Lulu introduces DRM

A blog article by Matthew Skala references the fact that Lulu is now promoting DRM. (See also SlashDot, and my comment there)

In the comments I offered the following:

I don't think you are over-reacting by thinking of pulling your books from Lulu, and looking elsewhere. The main reason I promoted Lulu myself in the past is because I thought it would be a publisher that would have rejected DRM given it was founded by Bob Young. This to me suggests the company has lost its way, and is no longer relevant as it can be lumped in with all the other outgoing publishers.

There is a market for publishers who understand these issues. As you research, please keep everyone informed about what you find.

Note: If there is anyone reading this that doesn't understand what is wrong with DRM, or that believes it should be the authors choice, I offer the following. http://flora.ca/own

I believe that authors imposing technology brands on audiences (DRM on content) is even less legitimate/moral than audiences imposing prices on authors (IE: copyright infringement). I don't condone either, but consider DRM to be worse. I consider the activity of locking technology such that the owner does not have the key (DRM on hardware/software) to be a direct attack on property rights (IE: a form of "theft", that should be made clearly illegal -- not legalised or legally protected).



For archival purposes, here is what I added as a comment to the Lulu blog.

Posted November 8, 2009 at 10:29 am

I have been promoting Lulu since its inception because it was founded by Bob Young who I felt understood issues such as the harm (to authors and their audiences) of DRM. Given this backward motion from Lulu I am now revoking any support, and will be recommending whenever asked that people should bypass Lulu and keep looking elsewhere for a modern publisher.

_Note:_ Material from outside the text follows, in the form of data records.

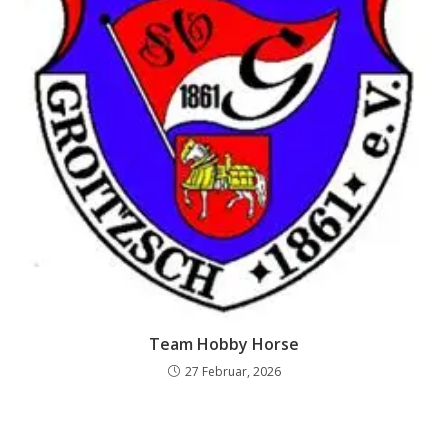
Team Hobby Horse
27 Februar, 2026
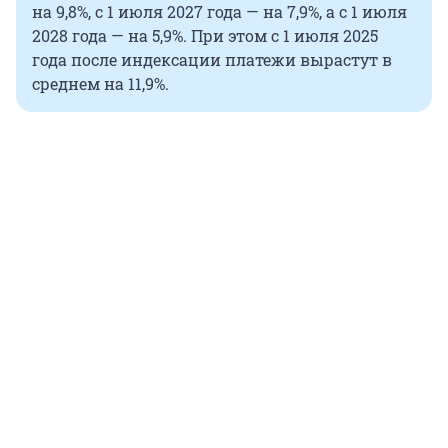
на 9,8%, с 1 июля 2027 года — на 7,9%, а с 1 июля
2028 года — на 5,9%. При этом с 1 июля 2025
года после индексации платежи вырастут в
среднем на 11,9%.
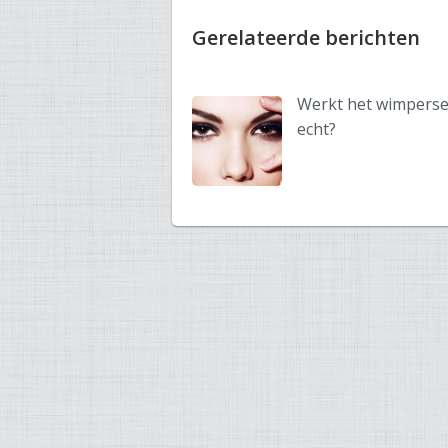
Gerelateerde berichten
Werkt het wimpers
echt?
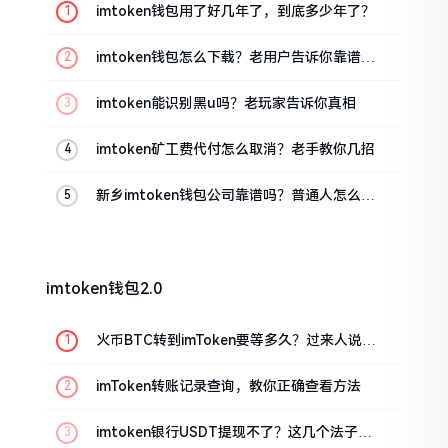
imtoken钱包用了好几年了，到底多少年了？
imtoken钱包怎么下载？老用户告诉你靠谱渠
道
imtoken能识别黑u吗？老玩家告诉你真相
imtoken矿工费代付怎么取消？老手教你几招
新乡imtoken钱包公司靠谱吗？普通人怎么避
坑
imtoken钱包2.0
火币BTC转到imToken要等多久？过来人说说
真实情况
imToken转账记录查询，教你正确查看方法
imtoken银行USDT提现不了？这几个法子能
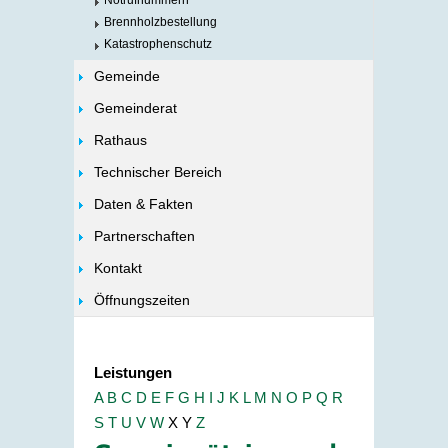
Notrufnummern
Brennholzbestellung
Katastrophenschutz
Gemeinde
Gemeinderat
Rathaus
Technischer Bereich
Daten & Fakten
Partnerschaften
Kontakt
Öffnungszeiten
Leistungen
A
B
C
D
E
F
G
H
I
J
K
L
M
N
O
P
Q
R
S
T
U
V
W
X
Y
Z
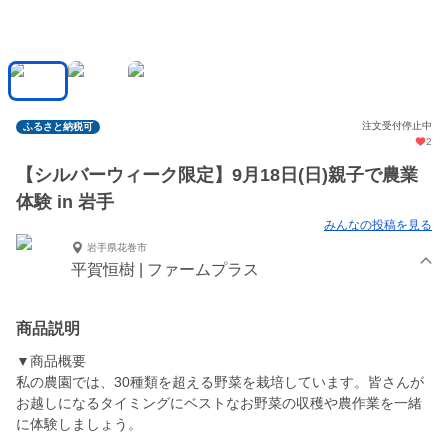
注文受付停止中
ふるさと納税可
2
【シルバーウィーク限定】9月18日(日)親子で農業
体験 in 岩手
みんなの投稿を見る
岩手県花巻市
平賀恒樹 | ファームプラス
商品説明
▼商品概要
私の農園では、30種類を超える野菜を栽培しています。皆さんが
お越しになるタイミングにベストなお野菜の収穫や農作業を一緒
に体験しましょう。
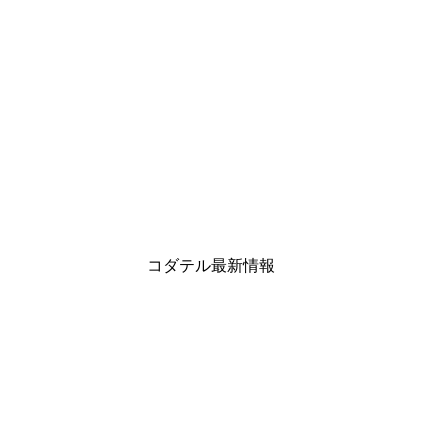
コダテル最新情報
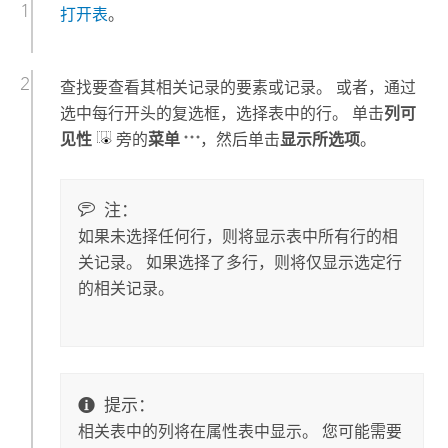
打开表
。
查找要查看其相关记录的要素或记录。 或者，通过
选中每行开头的复选框，选择表中的行。 单击
列可
见性
旁的
菜单
，然后单击
显示所选项
。
注：
如果未选择任何行，则将显示表中所有行的相
关记录。 如果选择了多行，则将仅显示选定行
的相关记录。
提示：
相关表中的列将在属性表中显示。 您可能需要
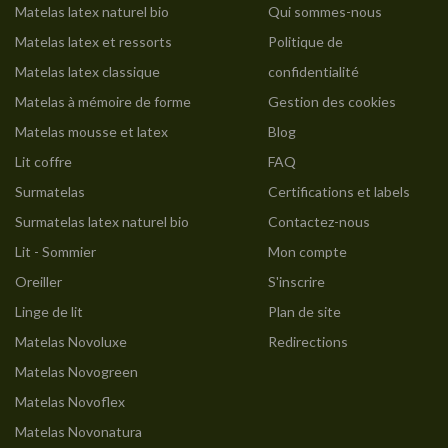
Matelas latex naturel bio
Qui sommes-nous
Matelas latex et ressorts
Politique de
Matelas latex classique
confidentialité
Matelas à mémoire de forme
Gestion des cookies
Matelas mousse et latex
Blog
Lit coffre
FAQ
Surmatelas
Certifications et labels
Surmatelas latex naturel bio
Contactez-nous
Lit - Sommier
Mon compte
Oreiller
S'inscrire
Linge de lit
Plan de site
Matelas Novoluxe
Redirections
Matelas Novogreen
Matelas Novoflex
Matelas Novonatura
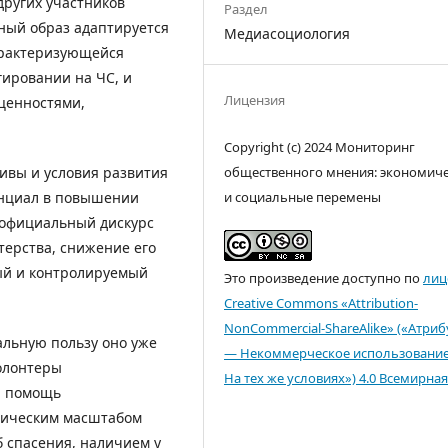
других участников
Раздел
ный образ адаптируется
Медиасоциология
арактеризующейся
гировании на ЧС, и
Лицензия
ценностями,
Copyright (c) 2024 Мониторинг
ивы и условия развития
общественного мнения: экономич
енциал в повышении
и социальные перемены
(официальный дискурс
терства, снижение его
ый и контролируемый
Это произведение доступно по
лиц
Creative Commons «Attribution-
NonCommercial-ShareAlike» («Атри
льную пользу оно уже
— Некоммерческое использовани
олонтеры
На тех же условиях») 4.0 Всемирная
и помощь
фическим масштабом
б спасения, наличием у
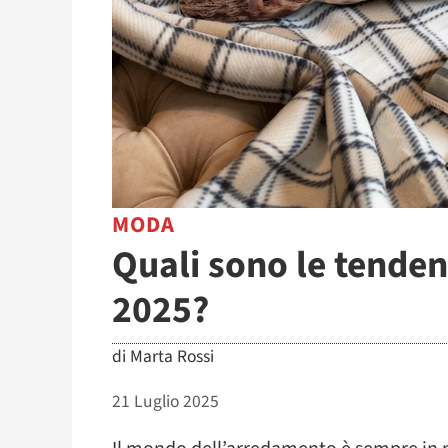
MODA
Quali sono le tende
2025?
di
Marta Rossi
21 Luglio 2025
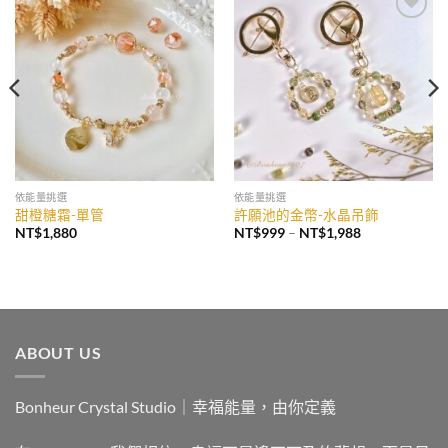
加入
加入
收藏
收藏
依能量挑選
依能量挑選
甜橙糖霜-單管
許願池的金幣-水晶吊飾
價
NT$
1,880
NT$
999
–
NT$
1,988
格
範
圍：
NT$999
到
NT$1,988
ABOUT US
Bonheur Crystal Studio｜幸福能量，由你定義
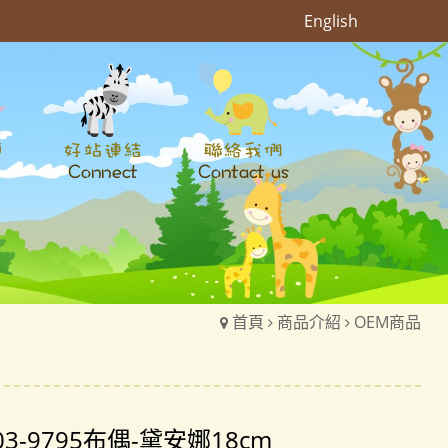
English
首頁
商品介紹
OEM商品
03-9795布偶-黛安娜18cm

Note: If there is anyone reading this that doesn’t understand what is wrong with DRM, or that believes it should be the authors choice, I offer the following. http://flora.ca/own

I believe that authors imposing technology brands on audiences (DRM on content) is even less legitimate/moral than audiences imposing prices on authors (IE: copyright infringement). I don’t condone either, but consider DRM to be worse. I consider the activity of locking technology such that the owner does not have the key (DRM on hardware/software) to be a direct attack on property rights (IE: a form of “theft”, that should be made clearly illegal — not legalised or legally protected).